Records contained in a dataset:
==============================

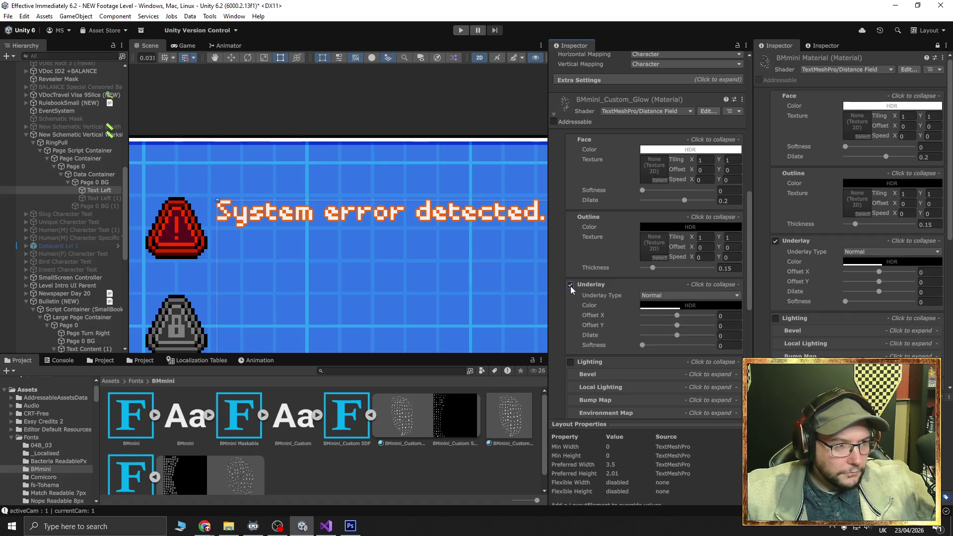
mouse_move(643, 345)
mouse_down()
mouse_move(748, 350)
mouse_move(608, 345)
mouse_up()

==============================

Work task: Type the lines above out again exactly as they appear, skipping every picture.

Result of this task:
mouse_move(643, 345)
mouse_down()
mouse_move(748, 350)
mouse_move(608, 345)
mouse_up()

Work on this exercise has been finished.